# DOCUMENT EXTRACT
4. Install Cloud Pak for Data using ODF

Now we'll show you — step-by-step — how to install IBM Cloud Pak for Data using OpenShift Data Foundation (ODF). IBM's installation official document is available on IBM docs.

Prerequisites

Before starting, you'll need to install the required CLI (oc) compatible with your OpenShift version and cloudctl cli into a bastion computer or into IBM Cloud Shell (on IBM Cloud Shell, the oc cli is already installed).

  1. In IBM Cloud Shell, install the latest release for cloudctl using wget: 
    wget https://github.com/IBM/cloud-pak-cli/releases/latest/download/cloudctl-linux-amd64.tar.gz
  2. Perform tar -xvf cloudctl-linux-amd64.tar.gz to unzip and extract the downloaded content.

# DATASET EXCERPTS
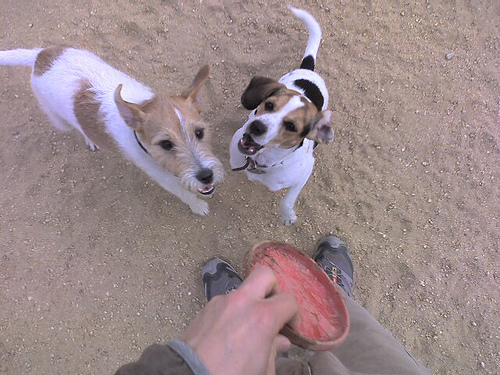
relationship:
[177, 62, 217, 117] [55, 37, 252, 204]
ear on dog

==

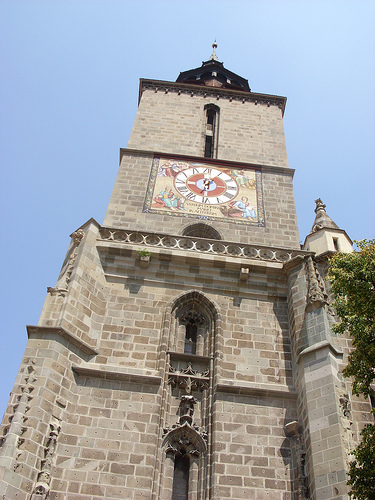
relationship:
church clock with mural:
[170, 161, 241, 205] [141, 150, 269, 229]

# WHAT THE EXERCISE ASKS
Answer these about the Cloud Pak for Data installation excerpt:
1. What does ODF stand for?
2. Which CLI comes already installed on IBM Cloud Shell?
3. What command extracts the downloaded cloudctl archive?

# YOUR SOLUTION
1. OpenShift Data Foundation
2. The oc CLI
3. tar -xvf cloudctl-linux-amd64.tar.gz